NeurIPS 2020

Optimal Lottery Tickets via Subset Sum: Logarithmic Over-Parameterization is Sufficient


Review 1

Summary and Contributions: This paper considers the strong lottery ticket hypothesis -- a conjecture that a randomly initialized neural network can be pruned (i.e. only have weights removed) in order to achieve good performance against some target function. The authors show that when the target function is a fully-connected neural network, such a pruning will exist with high probability whenever the randomly initialized network has twice as many layers and has a width that is a log(d*l/epsilon) factor larger than the target network. Here, d is the width of the target network, l is its depth, and epsilon is the desired accuracy. This is an improvement over the best/only known result (Malach et al. 2020) on this problem that showed that this can be achieved with a width that is a poly(d, l, 1/epsilon) factor larger than the target. The improvement is achieved by essentially reusing the proof of Malach et al., but fixing a key step where polynomial factors were lost by appealing to known results on random subset sum problems. The authors also provide a lower bound showing that approximating a two layer network with a constant layer pruned network will require a log(1/epsilon) factor blowup in width.

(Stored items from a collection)
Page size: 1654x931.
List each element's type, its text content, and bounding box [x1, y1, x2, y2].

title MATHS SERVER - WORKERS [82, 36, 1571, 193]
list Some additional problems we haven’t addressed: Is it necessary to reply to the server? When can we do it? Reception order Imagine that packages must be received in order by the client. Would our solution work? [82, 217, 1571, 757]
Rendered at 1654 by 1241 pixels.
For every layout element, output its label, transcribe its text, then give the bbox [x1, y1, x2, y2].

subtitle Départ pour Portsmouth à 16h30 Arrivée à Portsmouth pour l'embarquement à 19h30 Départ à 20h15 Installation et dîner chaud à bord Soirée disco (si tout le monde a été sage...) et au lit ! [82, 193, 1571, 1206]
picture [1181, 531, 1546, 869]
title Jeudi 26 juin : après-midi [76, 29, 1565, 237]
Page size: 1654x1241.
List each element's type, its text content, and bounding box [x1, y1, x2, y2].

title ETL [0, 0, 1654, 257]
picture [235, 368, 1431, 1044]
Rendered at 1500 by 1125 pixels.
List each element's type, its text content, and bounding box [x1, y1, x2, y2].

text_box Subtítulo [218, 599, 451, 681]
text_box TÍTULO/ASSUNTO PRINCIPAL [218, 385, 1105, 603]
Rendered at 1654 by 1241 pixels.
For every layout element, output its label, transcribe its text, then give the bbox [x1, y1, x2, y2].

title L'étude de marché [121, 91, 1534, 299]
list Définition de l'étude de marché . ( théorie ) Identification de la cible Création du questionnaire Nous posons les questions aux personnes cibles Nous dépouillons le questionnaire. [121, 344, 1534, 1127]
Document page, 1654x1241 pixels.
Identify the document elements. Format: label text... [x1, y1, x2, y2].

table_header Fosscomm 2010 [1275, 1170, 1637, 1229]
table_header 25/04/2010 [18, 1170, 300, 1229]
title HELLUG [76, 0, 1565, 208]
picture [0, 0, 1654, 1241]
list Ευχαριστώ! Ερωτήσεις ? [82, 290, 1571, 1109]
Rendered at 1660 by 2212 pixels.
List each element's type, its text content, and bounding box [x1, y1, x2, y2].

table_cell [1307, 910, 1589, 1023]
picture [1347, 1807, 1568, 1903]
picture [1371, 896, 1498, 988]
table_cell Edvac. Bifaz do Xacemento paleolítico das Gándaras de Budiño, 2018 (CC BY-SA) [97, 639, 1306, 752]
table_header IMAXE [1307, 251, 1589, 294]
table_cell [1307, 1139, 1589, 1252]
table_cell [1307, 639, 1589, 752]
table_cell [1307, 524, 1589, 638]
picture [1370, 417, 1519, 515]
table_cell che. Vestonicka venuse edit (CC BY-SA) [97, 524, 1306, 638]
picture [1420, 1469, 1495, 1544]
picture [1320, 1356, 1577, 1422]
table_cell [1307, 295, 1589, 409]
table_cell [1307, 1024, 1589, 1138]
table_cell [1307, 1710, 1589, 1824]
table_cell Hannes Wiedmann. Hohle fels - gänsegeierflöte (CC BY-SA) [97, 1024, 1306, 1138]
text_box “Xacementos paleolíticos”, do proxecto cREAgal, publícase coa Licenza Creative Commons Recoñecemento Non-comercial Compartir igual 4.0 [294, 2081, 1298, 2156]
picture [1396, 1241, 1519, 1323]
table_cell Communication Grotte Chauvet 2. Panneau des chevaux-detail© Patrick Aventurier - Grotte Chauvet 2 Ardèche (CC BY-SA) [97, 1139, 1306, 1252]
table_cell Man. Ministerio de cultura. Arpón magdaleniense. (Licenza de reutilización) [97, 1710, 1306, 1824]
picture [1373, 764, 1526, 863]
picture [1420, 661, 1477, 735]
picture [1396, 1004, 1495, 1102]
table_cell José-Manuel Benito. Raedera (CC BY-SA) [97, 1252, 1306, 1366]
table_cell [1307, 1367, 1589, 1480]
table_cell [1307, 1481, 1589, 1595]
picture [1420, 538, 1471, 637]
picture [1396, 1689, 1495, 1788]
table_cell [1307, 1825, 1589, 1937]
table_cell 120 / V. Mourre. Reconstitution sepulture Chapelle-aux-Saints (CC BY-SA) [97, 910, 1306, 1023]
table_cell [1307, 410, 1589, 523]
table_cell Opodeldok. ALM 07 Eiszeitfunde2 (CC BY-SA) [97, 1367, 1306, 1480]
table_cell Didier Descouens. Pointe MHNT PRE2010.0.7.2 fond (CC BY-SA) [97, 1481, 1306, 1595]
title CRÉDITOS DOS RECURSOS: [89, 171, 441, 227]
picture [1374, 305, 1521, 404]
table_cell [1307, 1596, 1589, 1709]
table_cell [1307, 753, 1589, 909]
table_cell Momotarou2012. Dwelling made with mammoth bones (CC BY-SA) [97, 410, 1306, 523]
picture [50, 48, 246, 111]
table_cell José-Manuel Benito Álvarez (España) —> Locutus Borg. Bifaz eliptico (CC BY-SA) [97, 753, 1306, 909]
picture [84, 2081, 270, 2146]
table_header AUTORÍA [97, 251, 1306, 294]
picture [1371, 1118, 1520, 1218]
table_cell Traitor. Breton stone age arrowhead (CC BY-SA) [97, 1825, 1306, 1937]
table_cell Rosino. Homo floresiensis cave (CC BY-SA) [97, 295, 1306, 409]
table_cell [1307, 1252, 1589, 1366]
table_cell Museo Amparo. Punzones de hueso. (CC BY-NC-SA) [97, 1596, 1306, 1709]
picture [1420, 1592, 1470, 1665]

▶ WHAT TO PRODUCE
Render the following sentence from the NeurIPS 2020 review in Spanish: "Here, d is the width of the target network, l is its depth, and epsilon is the desired accuracy."

▶ RESULT OF THE EXERCISE
Aquí, d es el ancho de la red objetivo, l es su profundidad y epsilon es la precisión deseada.